The Breckon decision clearly holds that, aside from the statutorily provided recovery for conscious pain and suffering, if any, as well as damages for reasonable medical, hospital, funeral, and burial expenses for which the estate is liable, recovery under the wrongful death act is limited to damages for "pecuniary injury" or "pecuniary loss". Under the Breckon decision, pecuniary loss does not include loss of companionship nor can damages be awarded on the basis of the grief endured by the surviving dependents.

In the instant case, with the exception of funeral expenses, the record is devoid of specific proofs as to the pecuniary loss suffered as the result of the decedent's death. See Staal v. Grand Rapids & I.R. Co. (1885), 57 Mich. 239, 245. This factor, coupled with the trial court's reference to the effect which the decedent's death had on the surviving children, leaves little doubt that a portion of the $40,000 judgment *229 was awarded for reasons other than pecuniary loss, as defined in Breckon.

While this panel is in agreement with the dissenting view in Breckon, we are nevertheless bound to adhere to the controlling rule enunciated by that Court's majority and to apply it. Under the authority of Breckon, the judgment is reversed and the cause remanded for the purpose of determining, with the assistance of additional proofs, the pecuniary loss incurred.

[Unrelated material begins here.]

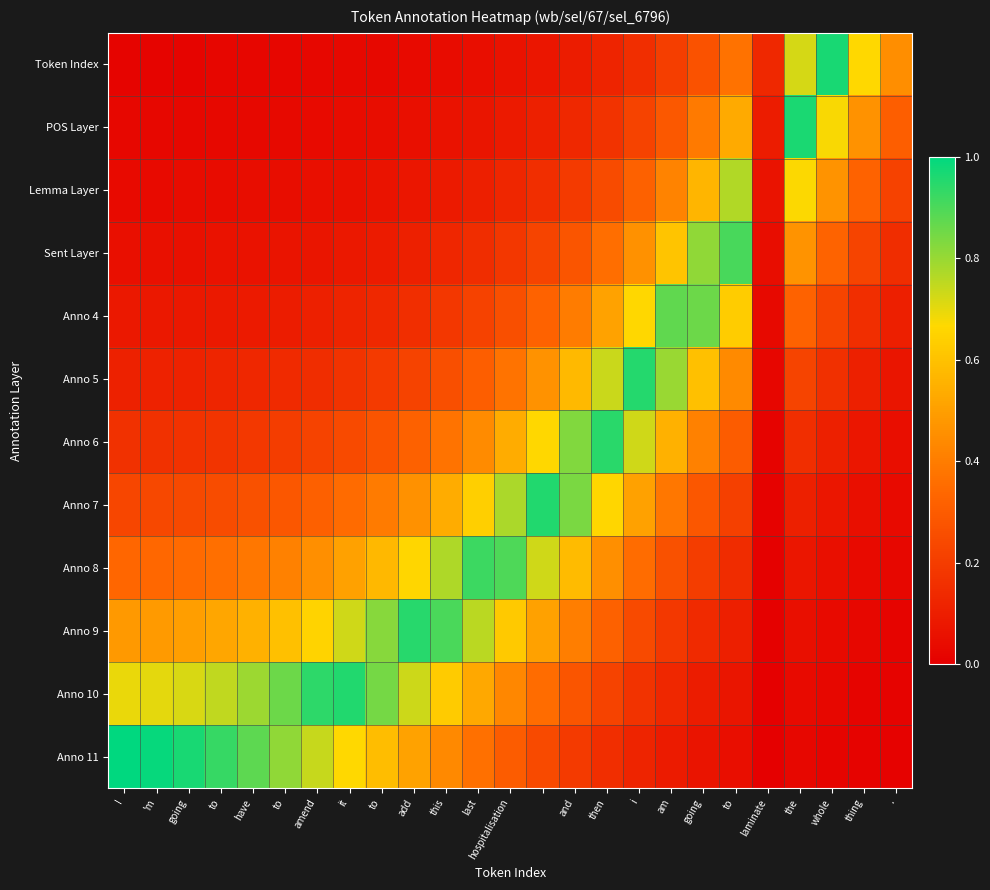

At which category does the chart reach its peak across all series?

I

Upon remand, some of the relevant factors to be considered in determining pecuniary loss include, but are not limited to, the following: expenses of birth, of food, of clothing, of medicine, of instruction, of nurture, of care and shelter, and loss of services. Currie v. Fiting (1965), 375 Mich. 440; Wycko v. Gnodtke (1960), 361 Mich. 331; Baker v. Slack (1948), 319 Mich. 703.

Reversed and remanded.

FITZGERALD, J., concurred.

CHURCHILL, J. (dissenting).

I dissent for the same reasons as the dissent in Benson v. Watson (1970), 26 Mich. App. 142. According to the view expressed by the majority of the Supreme Court, Breckon did not change the law. In Benson counsel for the defendant could have made a timely objection to the liberal jury instruction, under existing law, and defendant would have been entitled to a new trial, but he did not do so. In this case counsel for plaintiff could have offered the kind of proofs now suggested by the majority opinion. Defendant, unlike the defendant in Benson, did not agree to the measure of damages used by the trier of facts and should be entitled to object to the error without being *230 subjected to another defense on the damage issue. I vote to remand for a redetermination of damages by the trial court on the existing record.

NOTES

[*] Circuit judge, sitting on the Court of Appeals by assignment.